• _READING PASSAGE_
◇ ◇ ◇ ◇
For example, `">" r(-90) "+^"` would match

    >+
     ^

The axis identifier indicates which axis this rotation occurs around. If
the axis identifier is omitted, the *z* axis is to be assumed, since
this is certainly the most common axis to rotate about, in two
dimensions.

If the axis identifier is present, it may be a single letter in the set
`xyz` (these unsurprisingly indicate the *x*, *y*, and *z* dimensions
respectively), or it may be a non-negative integer value, where 0
corresponds to the *x* dimension, 1 corresponds to the *y* dimension,
etc. (Implementation note: in more than two dimensions, the SP's heading
property should probably be broken up internally into theta, rho, &c
components as appropriate.)

For example, `r(z,180)` rotates the SP's heading 180 degrees about the
*z* (dimension \#2) axis, as does `r(2,180)` or even just `r(180)`.

`<` and `>` are the push and pop state-stack operators, respectively.
Alternately, they can be viewed as lookahead-assertion parenthetics,
since the stack is generally assumed to be local to the production.
(Compiler-compilers should probably notify the user, but not necessarily
panic, if they find unbalanced `<>`'s.)

All properties of the SP (including location and heading, and scale
factor if supported) are pushed as a group onto the stack during `<` and
popped as a group off the stack during `>`.

Advanced SP Features
--------------------

These features are not absolutely necessary for most non-contrived
multi-directional grammars. MDPN compiler-compilers are not expected to
support them.

`T` is the absolute translation operator. It is followed by a vector
which is assigned to the location of the SP. e.g. `T (0,0)` will 'home'
the scan.
◇ ◇ ◇ ◇
• _DATA EXCERPT_
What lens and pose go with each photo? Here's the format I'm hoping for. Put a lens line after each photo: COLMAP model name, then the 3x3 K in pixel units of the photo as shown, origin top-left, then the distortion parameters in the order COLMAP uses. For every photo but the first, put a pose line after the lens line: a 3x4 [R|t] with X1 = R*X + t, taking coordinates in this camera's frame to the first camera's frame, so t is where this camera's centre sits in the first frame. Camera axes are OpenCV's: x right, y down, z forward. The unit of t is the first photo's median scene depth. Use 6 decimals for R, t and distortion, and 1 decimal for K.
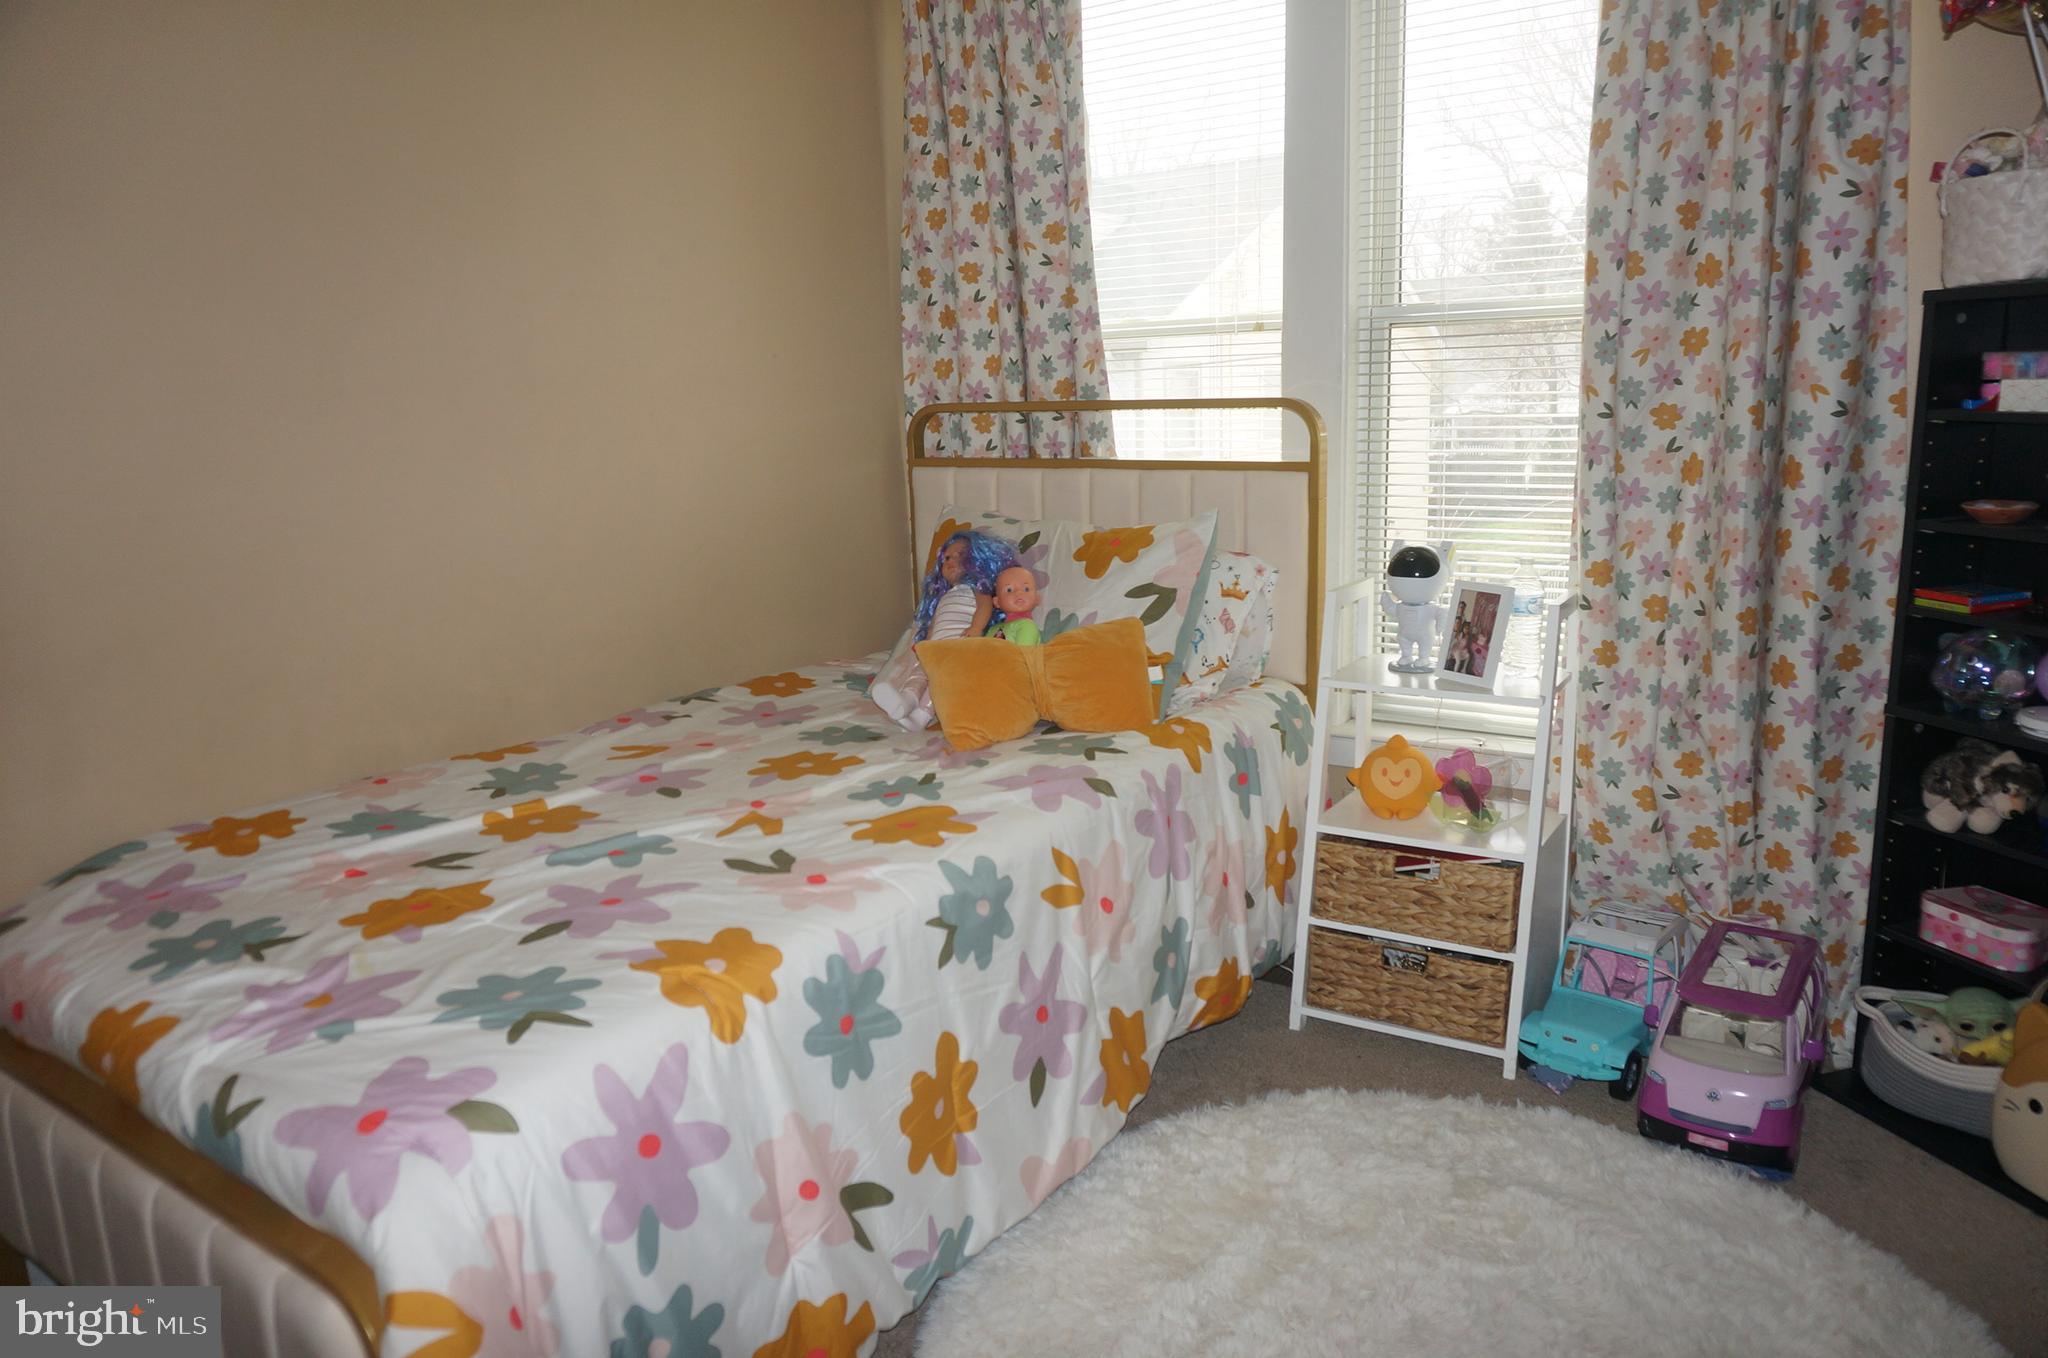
◇ ◇ ◇ ◇
• _REQUIRED WORK_
1. Can you sum up the MDPN passage in two sentences?
2. Could you carry the MDPN passage on from its final sentence?
You won't need the listing for anything here.

• _ACTIVITY ANSWERS_
1. The rotation operator turns the SP's heading about an axis named by x, y, z or a non-negative integer, with the z axis assumed when none is given, and the < and > operators push and pop all SP properties as a group on a state stack. Advanced features such as the absolute translation operator T, which assigns a vector to the SP's location, are not absolutely necessary, and MDPN compiler-compilers are not expected to support them.

2.
`R` is the absolute rotation operator. It is followed by an optional
axis identifier, and an orthogonal angle assumed to be measured in
degrees. The SP's heading is set to this angle. e.g. `R(270)` sets the
SP scanning line after line down the input text, downwards. See the `r`
operator, above, for how the axis identifier functions.

`S` is the absolute scale operator. It is followed by an orthogonal
*scaling factor* (a scalar *s* such that *s* = **int**(*s*) and *s* \>=
1). The SP's scale factor is set to this value. The finest possible
scale, 1, indicates a 1:1 map with the input file; for each one input
symbol matched, the SP advances one symbol in its path. When the scale
factor is two, then for each one input symbol matched, the SP advances
two symbols, skipping over an interim symbol. Etc.

`s` is the relative scale operator. It is followed by a scalar integer
which is added to the SP's scaling factor (so long as it does not cause
the scaling factor to be zero or negative.)

Scale operators may also take an optional axis identifier (as in
`S(y,2)`), but when the axis identifier is omitted, all axes are assumed
(non-distortional scaling).

`!>` is a state-assertion alternative to `>`, for the purpose of
determining that the SP successfully and completely reverted to a
previous state that was pushed onto the stack ('came full circle'). This
operator is something of a luxury; a grammar which uses constraints
correctly should never *need* it, but it can come in handy.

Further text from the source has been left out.